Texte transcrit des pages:
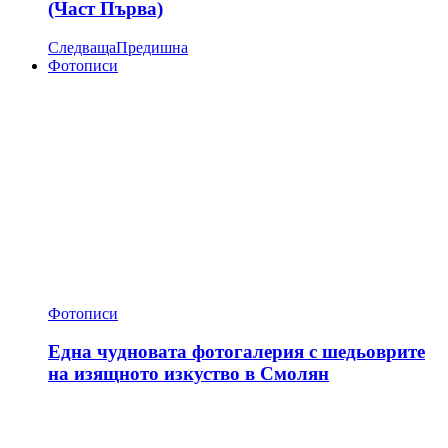
(Част Първа)
Следваща
Предишна
Фотописи
Фотописи
Една чудновата фотогалерия с шедьоврите
на изящното изкуство в Смолян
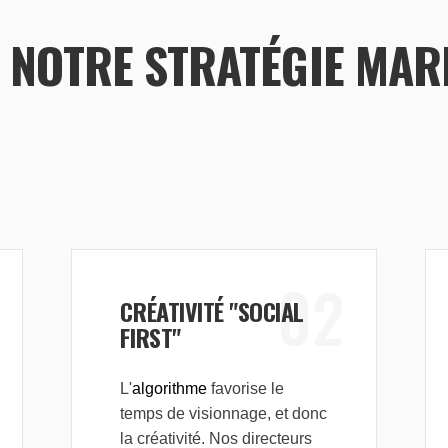
E NOTRE STRATÉGIE MA
02
CRÉATIVITÉ "SOCIAL
FIRST"
L'
algorithme
favorise le
temps de visionnage, et donc
la créativité. Nos directeurs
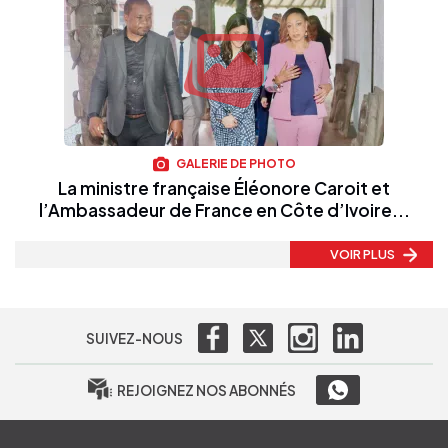
GALERIE DE PHOTO
La ministre française Éléonore Caroit et
l’Ambassadeur de France en Côte d’Ivoire...
VOIR PLUS
SUIVEZ-NOUS
REJOIGNEZ NOS ABONNÉS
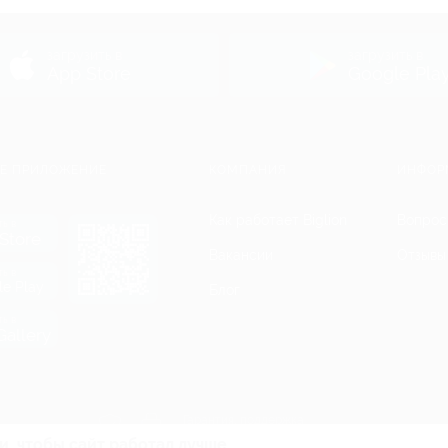
ь
загрузить в
загрузить в
App Store
Google Pla
Е ПРИЛОЖЕНИЕ
КОМПАНИЯ
ИНФОР
Как работает Biglion
Вопрос
ть в
Store
Вакансии
Отзывы
ть в
le Play
Блог
ть в
allery
Гарантия, поддержка
24 часа и возврат средств
и, чтобы сайт работал лучше.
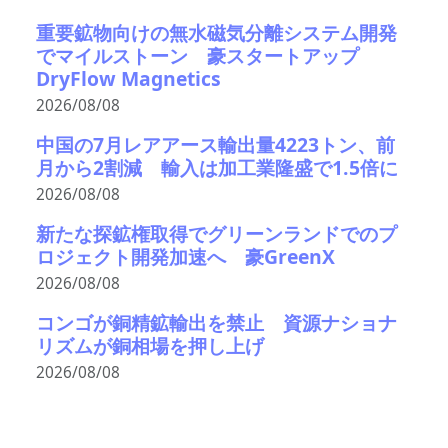
重要鉱物向けの無水磁気分離システム開発
でマイルストーン 豪スタートアップ
DryFlow Magnetics
2026/08/08
中国の7月レアアース輸出量4223トン、前
月から2割減 輸入は加工業隆盛で1.5倍に
2026/08/08
新たな探鉱権取得でグリーンランドでのプ
ロジェクト開発加速へ 豪GreenX
2026/08/08
コンゴが銅精鉱輸出を禁止 資源ナショナ
リズムが銅相場を押し上げ
2026/08/08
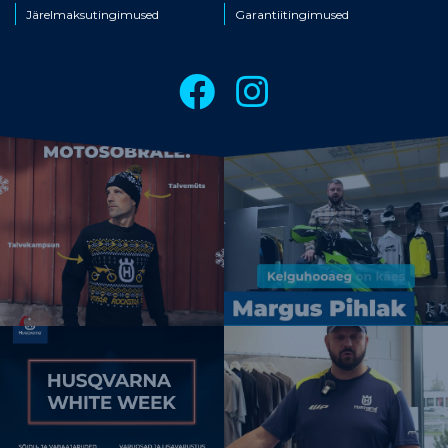
Järelmaksutingimused
Garantiitingimused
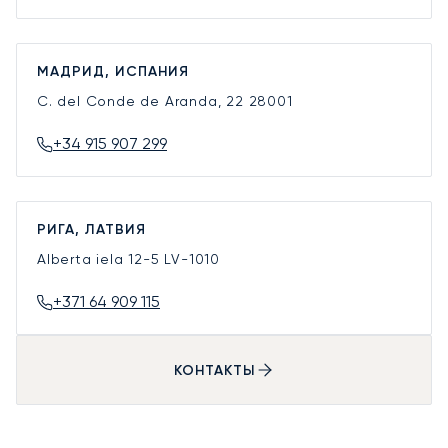
МАДРИД, ИСПАНИЯ
C. del Conde de Aranda, 22
28001
+34 915 907 299
РИГА, ЛАТВИЯ
Alberta iela 12-5
LV-1010
+371 64 909 115
КОНТАКТЫ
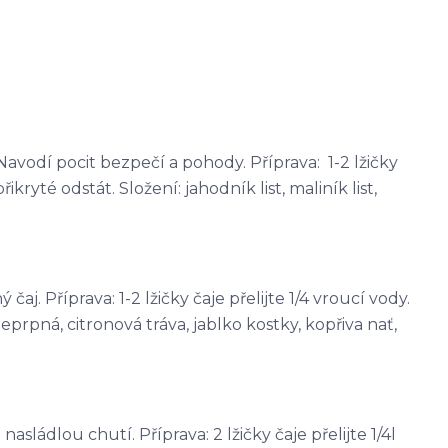
avodí pocit bezpečí a pohody. Příprava: 1-2 lžičky
řikryté odstát. Složení: jahodník list, maliník list,
j. Příprava: 1-2 lžičky čaje přelijte 1/4 vroucí vody.
eprpná, citronová tráva, jablko kostky, kopřiva nať,
sládlou chutí. Příprava: 2 lžičky čaje přelijte 1/4l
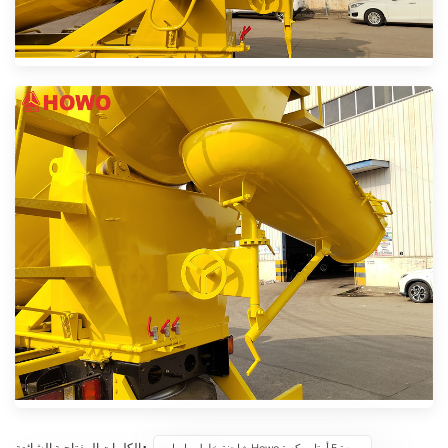
الكلمات المفتاحية الشائعة :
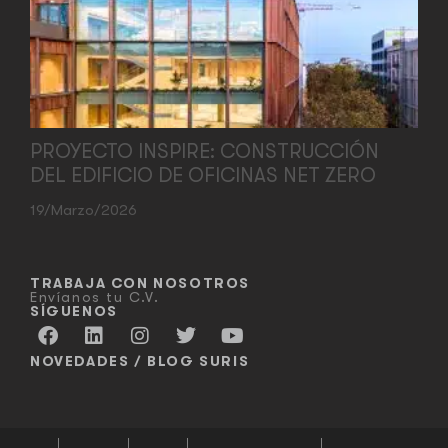
PROYECTO INSPIRE: CONSTRUCCIÓN
DEL EDIFICIO DE OFICINAS NET ZERO
19/marzo/2026
TRABAJA CON NOSOTROS
Envíanos tu C.V.
SÍGUENOS
NOVEDADES / BLOG SURIS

### Consigne
Reproduisez à l'identique les lignes de tous les items. Laissez les images de côté.

### Résultat
(Част Първа)
Следваща
Предишна
Фотописи
Фотописи
Една чудновата фотогалерия с шедьоврите
на изящното изкуство в Смолян
E NOTRE STRATÉGIE MA
02
CRÉATIVITÉ "SOCIAL
FIRST"
L'
algorithme
favorise le
temps de visionnage, et donc
la créativité. Nos directeurs
GALERIE DE PHOTO
La ministre française Éléonore Caroit et
l’Ambassadeur de France en Côte d’Ivoire...
VOIR PLUS
SUIVEZ-NOUS
REJOIGNEZ NOS ABONNÉS
ь
загрузить в
загрузить в
App Store
Google Pla
Е ПРИЛОЖЕНИЕ
КОМПАНИЯ
ИНФОР
Как работает Biglion
Вопрос
ть в
Store
Вакансии
Отзывы
ть в
le Play
Блог
ть в
allery
Гарантия, поддержка
24 часа и возврат средств
и, чтобы сайт работал лучше.
重要鉱物向けの無水磁気分離システム開発
でマイルストーン 豪スタートアップ
DryFlow Magnetics
2026/08/08
中国の7月レアアース輸出量4223トン、前
月から2割減 輸入は加工業隆盛で1.5倍に
2026/08/08
新たな探鉱権取得でグリーンランドでのプ
ロジェクト開発加速へ 豪GreenX
2026/08/08
コンゴが銅精鉱輸出を禁止 資源ナショナ
リズムが銅相場を押し上げ
2026/08/08
Järelmaksutingimused
Garantiitingimused
МАДРИД, ИСПАНИЯ
C. del Conde de Aranda, 22
28001
+34 915 907 299
РИГА, ЛАТВИЯ
Alberta iela 12-5
LV-1010
+371 64 909 115
КОНТАКТЫ
avodí pocit bezpečí a pohody. Příprava: 1-2 lžičky
řikryté odstát. Složení: jahodník list, maliník list,
j. Příprava: 1-2 lžičky čaje přelijte 1/4 vroucí vody.
eprpná, citronová tráva, jablko kostky, kopřiva nať,
sládlou chutí. Příprava: 2 lžičky čaje přelijte 1/4l
الكلمات المفتاحية الشائعة :
PROYECTO INSPIRE: CONSTRUCCIÓN
DEL EDIFICIO DE OFICINAS NET ZERO
19/marzo/2026
TRABAJA CON NOSOTROS
Envíanos tu C.V.
SÍGUENOS
NOVEDADES / BLOG SURIS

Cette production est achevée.